-- VEREISTEN --
Geef de items vanaf het begin tot en met de regel met "family: Scarabaeidae" weer als CSV met twee kolommen, rang en naam, en één rij per item. Zet elke waarde in een eigen veld tussen aanhalingstekens en vervang regeleinden door spaties.

-- GEGEVENS --
※ ※ ※

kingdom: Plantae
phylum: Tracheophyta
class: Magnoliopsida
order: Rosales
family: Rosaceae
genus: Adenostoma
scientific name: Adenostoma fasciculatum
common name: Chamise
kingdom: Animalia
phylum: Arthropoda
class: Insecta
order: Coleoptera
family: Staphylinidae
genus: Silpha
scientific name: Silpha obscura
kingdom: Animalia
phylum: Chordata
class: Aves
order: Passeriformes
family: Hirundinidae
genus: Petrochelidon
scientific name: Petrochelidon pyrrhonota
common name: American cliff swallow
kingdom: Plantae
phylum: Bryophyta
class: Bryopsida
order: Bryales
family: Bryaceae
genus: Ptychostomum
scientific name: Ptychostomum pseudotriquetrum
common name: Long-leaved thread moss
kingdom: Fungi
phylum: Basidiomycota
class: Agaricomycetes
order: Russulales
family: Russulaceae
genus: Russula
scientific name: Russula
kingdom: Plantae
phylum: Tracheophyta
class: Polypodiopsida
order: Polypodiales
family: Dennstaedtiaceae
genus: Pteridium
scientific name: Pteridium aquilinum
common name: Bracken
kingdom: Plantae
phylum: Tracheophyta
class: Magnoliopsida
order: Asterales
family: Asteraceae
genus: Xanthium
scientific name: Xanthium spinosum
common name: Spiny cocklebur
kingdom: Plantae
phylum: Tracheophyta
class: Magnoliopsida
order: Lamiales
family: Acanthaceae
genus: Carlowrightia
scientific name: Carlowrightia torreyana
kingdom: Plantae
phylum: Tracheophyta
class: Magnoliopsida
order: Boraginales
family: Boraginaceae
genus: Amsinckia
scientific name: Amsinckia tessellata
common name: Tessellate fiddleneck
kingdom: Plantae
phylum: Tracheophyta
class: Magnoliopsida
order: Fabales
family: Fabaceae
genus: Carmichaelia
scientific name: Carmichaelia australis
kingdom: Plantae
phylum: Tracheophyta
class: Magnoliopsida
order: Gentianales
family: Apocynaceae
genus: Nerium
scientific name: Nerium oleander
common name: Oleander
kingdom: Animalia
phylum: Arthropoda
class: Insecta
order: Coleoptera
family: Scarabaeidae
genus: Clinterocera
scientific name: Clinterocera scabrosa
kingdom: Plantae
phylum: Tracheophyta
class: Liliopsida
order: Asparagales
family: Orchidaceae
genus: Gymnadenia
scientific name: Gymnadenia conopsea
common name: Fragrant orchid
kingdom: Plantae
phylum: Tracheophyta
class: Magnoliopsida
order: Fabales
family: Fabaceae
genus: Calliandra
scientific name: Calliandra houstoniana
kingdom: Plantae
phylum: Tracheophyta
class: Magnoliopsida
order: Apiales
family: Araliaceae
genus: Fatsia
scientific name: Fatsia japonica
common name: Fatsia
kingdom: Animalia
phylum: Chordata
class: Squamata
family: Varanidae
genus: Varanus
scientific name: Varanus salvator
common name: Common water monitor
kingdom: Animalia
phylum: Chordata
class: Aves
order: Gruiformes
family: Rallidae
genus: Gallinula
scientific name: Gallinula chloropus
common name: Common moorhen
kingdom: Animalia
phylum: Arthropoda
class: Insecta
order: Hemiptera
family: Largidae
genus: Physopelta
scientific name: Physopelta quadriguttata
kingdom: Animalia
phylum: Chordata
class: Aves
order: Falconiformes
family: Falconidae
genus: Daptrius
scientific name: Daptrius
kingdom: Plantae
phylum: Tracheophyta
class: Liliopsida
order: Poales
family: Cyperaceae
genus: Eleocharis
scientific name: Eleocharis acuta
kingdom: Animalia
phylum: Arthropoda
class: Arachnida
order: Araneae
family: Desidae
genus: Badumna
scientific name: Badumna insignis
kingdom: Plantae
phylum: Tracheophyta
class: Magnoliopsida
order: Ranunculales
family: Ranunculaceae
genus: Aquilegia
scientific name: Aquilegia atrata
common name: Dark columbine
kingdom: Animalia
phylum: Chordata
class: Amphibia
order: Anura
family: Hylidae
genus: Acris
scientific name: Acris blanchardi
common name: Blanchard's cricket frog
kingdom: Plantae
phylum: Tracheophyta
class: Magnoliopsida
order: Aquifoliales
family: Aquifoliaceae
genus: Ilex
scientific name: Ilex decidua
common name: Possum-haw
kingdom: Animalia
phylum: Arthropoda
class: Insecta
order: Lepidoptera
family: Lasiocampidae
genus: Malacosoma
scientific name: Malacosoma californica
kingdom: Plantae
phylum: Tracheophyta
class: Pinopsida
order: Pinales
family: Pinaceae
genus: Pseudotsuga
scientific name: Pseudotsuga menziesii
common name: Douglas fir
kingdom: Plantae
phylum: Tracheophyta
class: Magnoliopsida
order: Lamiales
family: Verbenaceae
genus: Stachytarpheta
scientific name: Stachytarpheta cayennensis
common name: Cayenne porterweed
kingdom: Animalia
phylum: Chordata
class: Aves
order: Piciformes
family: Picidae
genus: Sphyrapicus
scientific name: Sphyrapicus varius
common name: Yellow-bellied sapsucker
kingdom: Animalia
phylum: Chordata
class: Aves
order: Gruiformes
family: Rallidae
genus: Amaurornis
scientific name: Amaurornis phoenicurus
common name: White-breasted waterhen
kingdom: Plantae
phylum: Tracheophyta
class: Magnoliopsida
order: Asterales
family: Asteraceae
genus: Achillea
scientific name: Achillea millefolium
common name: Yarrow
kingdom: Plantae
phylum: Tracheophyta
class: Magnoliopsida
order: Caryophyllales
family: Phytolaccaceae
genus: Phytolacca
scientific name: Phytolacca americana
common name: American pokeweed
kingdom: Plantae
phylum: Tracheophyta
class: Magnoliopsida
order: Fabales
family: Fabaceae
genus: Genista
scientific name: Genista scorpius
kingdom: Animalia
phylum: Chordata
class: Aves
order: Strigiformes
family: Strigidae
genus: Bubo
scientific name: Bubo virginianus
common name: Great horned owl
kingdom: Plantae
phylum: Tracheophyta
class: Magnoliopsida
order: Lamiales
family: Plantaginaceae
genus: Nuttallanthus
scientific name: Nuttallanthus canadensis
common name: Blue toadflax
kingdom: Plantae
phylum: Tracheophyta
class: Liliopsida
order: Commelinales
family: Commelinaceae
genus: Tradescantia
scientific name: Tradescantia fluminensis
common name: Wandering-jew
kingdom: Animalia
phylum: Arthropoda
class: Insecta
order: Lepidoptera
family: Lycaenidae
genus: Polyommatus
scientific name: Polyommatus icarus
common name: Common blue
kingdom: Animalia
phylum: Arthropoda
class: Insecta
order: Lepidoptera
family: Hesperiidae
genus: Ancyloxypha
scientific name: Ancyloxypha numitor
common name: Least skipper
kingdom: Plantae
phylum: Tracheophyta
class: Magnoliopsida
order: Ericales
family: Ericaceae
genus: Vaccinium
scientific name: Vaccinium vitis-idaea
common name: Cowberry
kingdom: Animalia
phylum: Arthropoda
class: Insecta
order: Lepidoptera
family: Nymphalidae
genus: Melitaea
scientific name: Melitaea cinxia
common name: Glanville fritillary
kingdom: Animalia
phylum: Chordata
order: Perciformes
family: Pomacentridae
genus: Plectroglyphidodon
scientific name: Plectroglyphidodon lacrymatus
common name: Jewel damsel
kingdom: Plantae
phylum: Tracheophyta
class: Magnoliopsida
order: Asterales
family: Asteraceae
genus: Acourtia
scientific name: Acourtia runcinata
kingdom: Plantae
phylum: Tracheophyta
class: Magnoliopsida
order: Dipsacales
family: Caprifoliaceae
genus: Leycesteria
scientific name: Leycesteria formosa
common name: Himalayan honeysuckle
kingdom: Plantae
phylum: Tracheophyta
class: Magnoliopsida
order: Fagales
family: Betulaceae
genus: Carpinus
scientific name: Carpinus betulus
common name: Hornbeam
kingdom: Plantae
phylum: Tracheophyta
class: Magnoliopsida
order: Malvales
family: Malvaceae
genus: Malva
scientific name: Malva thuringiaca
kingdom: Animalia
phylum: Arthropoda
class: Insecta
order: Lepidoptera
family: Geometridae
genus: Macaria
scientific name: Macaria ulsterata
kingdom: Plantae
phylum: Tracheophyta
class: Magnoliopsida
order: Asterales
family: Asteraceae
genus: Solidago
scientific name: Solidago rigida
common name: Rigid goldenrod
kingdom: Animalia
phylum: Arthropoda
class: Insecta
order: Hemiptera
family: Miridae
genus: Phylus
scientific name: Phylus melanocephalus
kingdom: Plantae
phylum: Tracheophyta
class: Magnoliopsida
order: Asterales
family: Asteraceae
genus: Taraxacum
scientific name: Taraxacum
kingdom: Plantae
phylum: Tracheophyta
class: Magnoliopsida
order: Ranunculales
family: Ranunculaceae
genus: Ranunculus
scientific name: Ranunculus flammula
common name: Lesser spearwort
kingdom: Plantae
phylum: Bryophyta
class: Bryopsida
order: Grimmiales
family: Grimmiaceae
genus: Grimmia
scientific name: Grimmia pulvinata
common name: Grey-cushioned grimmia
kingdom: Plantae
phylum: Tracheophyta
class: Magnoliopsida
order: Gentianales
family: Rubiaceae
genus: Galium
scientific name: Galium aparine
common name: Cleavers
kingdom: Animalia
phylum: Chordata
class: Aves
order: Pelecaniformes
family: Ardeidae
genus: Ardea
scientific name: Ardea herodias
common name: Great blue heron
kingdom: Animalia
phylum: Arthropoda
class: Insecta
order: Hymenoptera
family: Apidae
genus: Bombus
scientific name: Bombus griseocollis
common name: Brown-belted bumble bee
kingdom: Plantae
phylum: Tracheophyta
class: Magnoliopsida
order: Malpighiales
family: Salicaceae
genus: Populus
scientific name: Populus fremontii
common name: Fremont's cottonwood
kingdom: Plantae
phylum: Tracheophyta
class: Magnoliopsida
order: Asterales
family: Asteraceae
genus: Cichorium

※ ※ ※

-- UITVOER OEFENING --
rang,naam
"kingdom:","Plantae"
"phylum:","Tracheophyta"
"class:","Magnoliopsida"
"order:","Rosales"
"family:","Rosaceae"
"genus:","Adenostoma"
"scientific name:","Adenostoma fasciculatum"
"common name:","Chamise"
"kingdom:","Animalia"
"phylum:","Arthropoda"
"class:","Insecta"
"order:","Coleoptera"
"family:","Staphylinidae"
"genus:","Silpha"
"scientific name:","Silpha obscura"
"kingdom:","Animalia"
"phylum:","Chordata"
"class:","Aves"
"order:","Passeriformes"
"family:","Hirundinidae"
"genus:","Petrochelidon"
"scientific name:","Petrochelidon pyrrhonota"
"common name:","American cliff swallow"
"kingdom:","Plantae"
"phylum:","Bryophyta"
"class:","Bryopsida"
"order:","Bryales"
"family:","Bryaceae"
"genus:","Ptychostomum"
"scientific name:","Ptychostomum pseudotriquetrum"
"common name:","Long-leaved thread moss"
"kingdom:","Fungi"
"phylum:","Basidiomycota"
"class:","Agaricomycetes"
"order:","Russulales"
"family:","Russulaceae"
"genus:","Russula"
"scientific name:","Russula"
"kingdom:","Plantae"
"phylum:","Tracheophyta"
"class:","Polypodiopsida"
"order:","Polypodiales"
"family:","Dennstaedtiaceae"
"genus:","Pteridium"
"scientific name:","Pteridium aquilinum"
"common name:","Bracken"
"kingdom:","Plantae"
"phylum:","Tracheophyta"
"class:","Magnoliopsida"
"order:","Asterales"
"family:","Asteraceae"
"genus:","Xanthium"
"scientific name:","Xanthium spinosum"
"common name:","Spiny cocklebur"
"kingdom:","Plantae"
"phylum:","Tracheophyta"
"class:","Magnoliopsida"
"order:","Lamiales"
"family:","Acanthaceae"
"genus:","Carlowrightia"
"scientific name:","Carlowrightia torreyana"
"kingdom:","Plantae"
"phylum:","Tracheophyta"
"class:","Magnoliopsida"
"order:","Boraginales"
"family:","Boraginaceae"
"genus:","Amsinckia"
"scientific name:","Amsinckia tessellata"
"common name:","Tessellate fiddleneck"
"kingdom:","Plantae"
"phylum:","Tracheophyta"
"class:","Magnoliopsida"
"order:","Fabales"
"family:","Fabaceae"
"genus:","Carmichaelia"
"scientific name:","Carmichaelia australis"
"kingdom:","Plantae"
"phylum:","Tracheophyta"
"class:","Magnoliopsida"
"order:","Gentianales"
"family:","Apocynaceae"
"genus:","Nerium"
"scientific name:","Nerium oleander"
"common name:","Oleander"
"kingdom:","Animalia"
"phylum:","Arthropoda"
"class:","Insecta"
"order:","Coleoptera"
"family:","Scarabaeidae"